Conversion of municipal sewage sludge into biogenic multi-walled carbon nanotubes and hydrogen using X-Mo/MgO (X = Co, Fe, Ni) catalysts through pyrolysis-chemical vapor deposition process

Abstract

Utilization of municipal sewage sludge as a feedstock for synthesizing biogenic multi-walled carbon nanotubes (MWCNTs) and recovering H2 via pyrolysis-chemical vapor deposition (CVD) was explored. The research centered on investigating the impact of X-Mo/MgO catalysts (X = Co, Fe, Ni, and X: Mo: MgO mass ratio of 3:1:6) on the conversion of pyrolysis gases from the sludge at the CVD temperatures of 600–––800 °C. The results demonstrate that the catalyst efficiency is enhanced when CO2 is captured from pyrolysis gas prior to the CVD reactor (here, with a calcium-based sorbent). The three X-Mo/MgO catalysts showed the highest MWCNT and H2 yields at 700 °C compared to other temperatures. The Co-Mo/MgO catalyst exhibited the highest MWCNT production (2.9 wt% per feedstock) and H2 yield (140.7 mL per g of sludge) at 700 °C. The higher yield could be related to the smaller size of the metal particles of the spent catalyst. Furthermore, Co-Mo/MgO at 700 °C grown MWCNTs had more uniform diameter distribution and larger BET surface area. Notably, the produced MWCNTs were doped by N and S heteroatoms due to the presence of these elements in the sludge and the doping extent could be managed by controlling the CVD temperature, opening the pathway for customization of MWCNT properties.
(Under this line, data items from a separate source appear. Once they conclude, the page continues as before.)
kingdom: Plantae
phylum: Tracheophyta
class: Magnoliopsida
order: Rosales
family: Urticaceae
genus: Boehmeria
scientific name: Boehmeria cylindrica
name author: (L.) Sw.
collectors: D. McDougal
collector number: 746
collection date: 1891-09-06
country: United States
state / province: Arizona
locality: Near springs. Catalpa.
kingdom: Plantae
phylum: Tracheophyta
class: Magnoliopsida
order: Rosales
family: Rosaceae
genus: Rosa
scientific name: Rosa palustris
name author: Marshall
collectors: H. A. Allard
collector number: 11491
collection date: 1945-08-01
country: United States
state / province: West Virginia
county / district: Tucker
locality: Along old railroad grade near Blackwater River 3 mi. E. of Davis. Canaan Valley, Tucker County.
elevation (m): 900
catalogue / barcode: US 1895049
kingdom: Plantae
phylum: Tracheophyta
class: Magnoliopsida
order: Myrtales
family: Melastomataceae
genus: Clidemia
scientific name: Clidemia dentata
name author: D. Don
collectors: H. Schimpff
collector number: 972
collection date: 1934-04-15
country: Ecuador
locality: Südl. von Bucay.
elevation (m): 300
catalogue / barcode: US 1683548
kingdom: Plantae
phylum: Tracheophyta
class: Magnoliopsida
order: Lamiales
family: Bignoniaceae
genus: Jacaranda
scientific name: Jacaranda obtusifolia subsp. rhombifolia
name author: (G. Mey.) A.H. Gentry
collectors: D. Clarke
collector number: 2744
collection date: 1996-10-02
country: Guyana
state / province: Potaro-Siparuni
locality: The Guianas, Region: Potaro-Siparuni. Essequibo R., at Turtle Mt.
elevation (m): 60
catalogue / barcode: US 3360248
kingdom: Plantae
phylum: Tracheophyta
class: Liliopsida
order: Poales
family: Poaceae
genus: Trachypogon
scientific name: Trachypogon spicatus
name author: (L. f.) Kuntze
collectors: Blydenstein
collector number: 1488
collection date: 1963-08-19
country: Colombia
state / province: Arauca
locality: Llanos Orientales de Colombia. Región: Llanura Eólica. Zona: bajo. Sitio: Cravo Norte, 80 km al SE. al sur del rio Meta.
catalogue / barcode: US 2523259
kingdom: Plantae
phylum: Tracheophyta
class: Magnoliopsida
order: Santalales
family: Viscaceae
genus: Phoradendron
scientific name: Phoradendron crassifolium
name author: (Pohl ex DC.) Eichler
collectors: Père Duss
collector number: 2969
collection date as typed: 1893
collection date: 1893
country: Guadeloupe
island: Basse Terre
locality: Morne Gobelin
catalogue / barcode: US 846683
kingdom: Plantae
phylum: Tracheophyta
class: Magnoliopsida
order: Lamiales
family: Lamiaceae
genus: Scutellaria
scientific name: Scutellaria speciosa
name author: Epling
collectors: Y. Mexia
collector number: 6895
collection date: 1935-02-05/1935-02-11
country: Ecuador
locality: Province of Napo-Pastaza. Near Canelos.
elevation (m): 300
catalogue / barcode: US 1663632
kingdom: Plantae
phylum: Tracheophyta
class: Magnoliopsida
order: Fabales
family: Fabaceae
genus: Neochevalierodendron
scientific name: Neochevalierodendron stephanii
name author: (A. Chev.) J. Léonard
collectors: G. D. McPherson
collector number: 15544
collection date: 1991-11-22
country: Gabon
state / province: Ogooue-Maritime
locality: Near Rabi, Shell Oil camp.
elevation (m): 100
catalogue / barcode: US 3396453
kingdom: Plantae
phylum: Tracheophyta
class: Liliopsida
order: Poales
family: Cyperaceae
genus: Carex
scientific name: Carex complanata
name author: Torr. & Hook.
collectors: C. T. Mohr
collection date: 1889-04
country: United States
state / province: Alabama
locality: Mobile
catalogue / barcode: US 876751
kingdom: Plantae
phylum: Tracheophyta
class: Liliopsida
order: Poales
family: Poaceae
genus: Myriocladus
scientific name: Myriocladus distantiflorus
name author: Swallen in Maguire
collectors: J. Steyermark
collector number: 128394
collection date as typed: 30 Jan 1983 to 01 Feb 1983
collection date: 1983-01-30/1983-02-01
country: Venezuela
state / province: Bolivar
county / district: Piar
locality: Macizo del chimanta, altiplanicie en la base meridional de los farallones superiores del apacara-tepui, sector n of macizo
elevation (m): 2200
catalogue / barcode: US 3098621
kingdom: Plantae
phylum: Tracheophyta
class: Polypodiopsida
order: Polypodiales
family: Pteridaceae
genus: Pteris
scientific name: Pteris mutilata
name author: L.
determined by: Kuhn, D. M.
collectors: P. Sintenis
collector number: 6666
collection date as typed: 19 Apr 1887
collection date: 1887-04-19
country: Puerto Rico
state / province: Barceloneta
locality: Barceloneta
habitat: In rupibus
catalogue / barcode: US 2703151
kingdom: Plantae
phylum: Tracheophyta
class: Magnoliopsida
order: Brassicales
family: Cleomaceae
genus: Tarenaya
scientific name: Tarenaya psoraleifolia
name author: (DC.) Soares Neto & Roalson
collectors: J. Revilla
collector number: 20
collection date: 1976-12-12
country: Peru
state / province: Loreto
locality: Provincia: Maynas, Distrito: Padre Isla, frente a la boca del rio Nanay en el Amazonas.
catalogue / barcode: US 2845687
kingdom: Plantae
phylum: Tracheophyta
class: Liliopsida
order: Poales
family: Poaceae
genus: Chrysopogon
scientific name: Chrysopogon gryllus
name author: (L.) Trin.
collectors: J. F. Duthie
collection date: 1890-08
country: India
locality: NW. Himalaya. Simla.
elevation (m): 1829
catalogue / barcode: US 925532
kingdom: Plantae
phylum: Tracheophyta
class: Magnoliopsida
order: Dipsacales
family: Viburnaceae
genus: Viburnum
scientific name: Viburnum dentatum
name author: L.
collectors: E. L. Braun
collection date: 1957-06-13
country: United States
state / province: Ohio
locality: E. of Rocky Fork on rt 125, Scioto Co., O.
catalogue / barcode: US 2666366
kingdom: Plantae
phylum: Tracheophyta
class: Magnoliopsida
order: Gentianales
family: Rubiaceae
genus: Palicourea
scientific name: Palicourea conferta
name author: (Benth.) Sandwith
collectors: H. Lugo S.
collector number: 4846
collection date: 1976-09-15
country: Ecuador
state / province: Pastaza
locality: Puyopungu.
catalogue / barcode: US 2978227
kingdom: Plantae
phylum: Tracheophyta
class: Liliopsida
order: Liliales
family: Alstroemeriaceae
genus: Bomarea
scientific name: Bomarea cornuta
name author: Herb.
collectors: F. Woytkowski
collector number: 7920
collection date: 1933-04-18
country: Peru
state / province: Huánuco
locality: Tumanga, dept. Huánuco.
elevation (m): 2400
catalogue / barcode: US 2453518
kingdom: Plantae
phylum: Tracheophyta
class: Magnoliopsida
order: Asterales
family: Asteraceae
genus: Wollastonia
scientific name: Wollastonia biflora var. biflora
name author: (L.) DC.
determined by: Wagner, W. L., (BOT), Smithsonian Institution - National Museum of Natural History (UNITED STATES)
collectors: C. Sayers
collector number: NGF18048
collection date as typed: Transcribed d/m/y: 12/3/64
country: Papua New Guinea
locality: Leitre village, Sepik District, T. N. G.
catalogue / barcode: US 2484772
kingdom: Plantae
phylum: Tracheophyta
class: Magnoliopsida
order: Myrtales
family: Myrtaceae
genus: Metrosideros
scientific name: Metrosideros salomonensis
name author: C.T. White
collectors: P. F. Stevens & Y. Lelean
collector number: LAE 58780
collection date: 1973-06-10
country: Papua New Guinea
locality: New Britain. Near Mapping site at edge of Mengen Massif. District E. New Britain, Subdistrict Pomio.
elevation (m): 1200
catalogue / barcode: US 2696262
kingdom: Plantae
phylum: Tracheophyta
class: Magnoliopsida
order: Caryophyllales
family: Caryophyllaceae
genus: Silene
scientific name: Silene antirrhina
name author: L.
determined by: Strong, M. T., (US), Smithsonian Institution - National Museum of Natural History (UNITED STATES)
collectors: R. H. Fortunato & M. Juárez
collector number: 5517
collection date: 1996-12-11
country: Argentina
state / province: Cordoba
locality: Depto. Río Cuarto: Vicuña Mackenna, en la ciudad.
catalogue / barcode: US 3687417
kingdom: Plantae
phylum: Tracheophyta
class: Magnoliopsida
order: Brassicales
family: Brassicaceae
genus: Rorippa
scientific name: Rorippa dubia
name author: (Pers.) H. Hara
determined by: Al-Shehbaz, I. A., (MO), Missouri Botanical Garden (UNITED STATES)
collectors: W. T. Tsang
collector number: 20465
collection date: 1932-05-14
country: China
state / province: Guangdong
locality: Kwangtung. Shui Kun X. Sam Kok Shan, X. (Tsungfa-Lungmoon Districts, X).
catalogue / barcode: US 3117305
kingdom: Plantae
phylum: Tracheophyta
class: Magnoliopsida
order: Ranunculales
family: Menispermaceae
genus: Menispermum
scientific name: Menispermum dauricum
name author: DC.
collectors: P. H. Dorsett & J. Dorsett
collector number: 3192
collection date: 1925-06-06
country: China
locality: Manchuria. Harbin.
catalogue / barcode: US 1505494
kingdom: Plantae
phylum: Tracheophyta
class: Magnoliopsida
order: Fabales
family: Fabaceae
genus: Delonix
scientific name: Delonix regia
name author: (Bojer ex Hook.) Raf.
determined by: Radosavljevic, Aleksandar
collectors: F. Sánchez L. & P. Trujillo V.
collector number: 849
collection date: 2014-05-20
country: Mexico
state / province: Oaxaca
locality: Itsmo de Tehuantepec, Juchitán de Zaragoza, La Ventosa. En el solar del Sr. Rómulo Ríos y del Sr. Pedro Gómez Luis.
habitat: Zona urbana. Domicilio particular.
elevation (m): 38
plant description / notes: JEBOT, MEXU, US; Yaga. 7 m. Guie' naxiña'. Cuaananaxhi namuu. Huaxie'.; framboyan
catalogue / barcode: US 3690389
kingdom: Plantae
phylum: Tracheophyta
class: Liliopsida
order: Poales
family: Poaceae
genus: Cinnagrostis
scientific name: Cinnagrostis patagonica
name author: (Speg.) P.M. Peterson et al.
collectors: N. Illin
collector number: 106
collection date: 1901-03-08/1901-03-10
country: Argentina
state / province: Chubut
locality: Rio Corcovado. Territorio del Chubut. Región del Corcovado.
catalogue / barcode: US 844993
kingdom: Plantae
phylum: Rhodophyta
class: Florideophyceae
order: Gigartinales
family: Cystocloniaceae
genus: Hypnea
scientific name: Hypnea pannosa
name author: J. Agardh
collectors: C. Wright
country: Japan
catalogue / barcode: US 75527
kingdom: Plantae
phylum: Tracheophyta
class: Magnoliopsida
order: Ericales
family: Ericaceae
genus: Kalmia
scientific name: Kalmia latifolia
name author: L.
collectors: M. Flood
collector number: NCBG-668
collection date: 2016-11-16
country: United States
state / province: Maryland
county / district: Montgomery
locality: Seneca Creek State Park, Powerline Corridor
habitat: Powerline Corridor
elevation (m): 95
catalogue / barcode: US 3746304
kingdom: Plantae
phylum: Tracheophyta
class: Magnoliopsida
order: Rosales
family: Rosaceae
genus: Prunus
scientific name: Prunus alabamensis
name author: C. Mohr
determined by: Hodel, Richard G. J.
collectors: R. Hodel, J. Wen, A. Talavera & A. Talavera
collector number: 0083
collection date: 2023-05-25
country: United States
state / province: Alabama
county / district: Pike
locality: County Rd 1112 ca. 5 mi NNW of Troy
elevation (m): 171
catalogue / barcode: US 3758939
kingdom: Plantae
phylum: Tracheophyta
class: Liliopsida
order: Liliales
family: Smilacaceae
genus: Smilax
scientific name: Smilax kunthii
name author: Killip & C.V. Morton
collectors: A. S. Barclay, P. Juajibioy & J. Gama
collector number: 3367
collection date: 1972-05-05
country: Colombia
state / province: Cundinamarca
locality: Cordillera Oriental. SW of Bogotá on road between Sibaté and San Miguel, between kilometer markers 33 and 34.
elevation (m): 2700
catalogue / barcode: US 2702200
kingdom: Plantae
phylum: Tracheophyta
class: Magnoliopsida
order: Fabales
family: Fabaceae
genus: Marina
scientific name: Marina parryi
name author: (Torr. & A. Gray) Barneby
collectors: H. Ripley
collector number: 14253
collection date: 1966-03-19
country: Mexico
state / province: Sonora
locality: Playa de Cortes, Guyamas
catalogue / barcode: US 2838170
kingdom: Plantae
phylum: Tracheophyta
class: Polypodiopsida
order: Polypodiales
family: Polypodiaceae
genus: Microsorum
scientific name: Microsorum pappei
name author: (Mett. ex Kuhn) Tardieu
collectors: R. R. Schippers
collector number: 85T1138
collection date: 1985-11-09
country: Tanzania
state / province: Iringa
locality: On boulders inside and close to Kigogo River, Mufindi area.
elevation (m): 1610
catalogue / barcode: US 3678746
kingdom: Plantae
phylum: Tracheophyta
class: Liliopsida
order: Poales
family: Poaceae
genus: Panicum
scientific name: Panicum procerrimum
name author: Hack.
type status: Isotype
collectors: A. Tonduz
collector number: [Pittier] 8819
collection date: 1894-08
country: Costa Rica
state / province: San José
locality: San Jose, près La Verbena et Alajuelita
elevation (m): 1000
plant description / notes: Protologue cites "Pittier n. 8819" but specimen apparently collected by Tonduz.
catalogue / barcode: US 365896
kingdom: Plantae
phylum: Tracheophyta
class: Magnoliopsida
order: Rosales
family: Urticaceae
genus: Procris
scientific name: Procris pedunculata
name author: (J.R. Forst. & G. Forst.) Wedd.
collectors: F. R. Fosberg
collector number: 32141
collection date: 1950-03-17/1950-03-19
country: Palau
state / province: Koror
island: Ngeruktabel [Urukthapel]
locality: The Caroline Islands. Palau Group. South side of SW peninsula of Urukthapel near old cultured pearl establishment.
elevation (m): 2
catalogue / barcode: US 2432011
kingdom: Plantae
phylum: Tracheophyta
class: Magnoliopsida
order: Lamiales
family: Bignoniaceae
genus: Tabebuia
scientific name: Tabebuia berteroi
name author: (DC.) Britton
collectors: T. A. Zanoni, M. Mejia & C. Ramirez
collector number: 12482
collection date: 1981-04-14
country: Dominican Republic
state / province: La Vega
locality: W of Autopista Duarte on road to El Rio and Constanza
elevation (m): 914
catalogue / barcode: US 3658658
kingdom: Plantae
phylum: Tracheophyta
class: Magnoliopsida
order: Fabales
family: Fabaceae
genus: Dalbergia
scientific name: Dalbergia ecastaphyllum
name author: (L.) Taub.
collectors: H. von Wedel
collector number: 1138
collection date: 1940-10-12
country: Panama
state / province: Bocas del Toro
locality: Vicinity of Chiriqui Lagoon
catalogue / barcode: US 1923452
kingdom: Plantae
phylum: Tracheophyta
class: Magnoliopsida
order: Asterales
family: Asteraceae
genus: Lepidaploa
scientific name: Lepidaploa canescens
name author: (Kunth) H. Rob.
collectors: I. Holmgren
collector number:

The highest doping levels were observed for MWCNTs grown on Fe-Mo/MgO at 600 °C (N − 3.4 at% and S – 2.3 at%) by XPS. According to these results, the pyrolysis-CVD process could be a feasible technique for the conversion of municipal sewage sludge into valuable biogenic MWCNTs and H2. The use of Co-Mo/MgO and Ni-Mo/MgO catalysts exhibited some advantages (e.g., high MWCNTs and H2 yields) compared to Fe-Mo/MgO catalysts.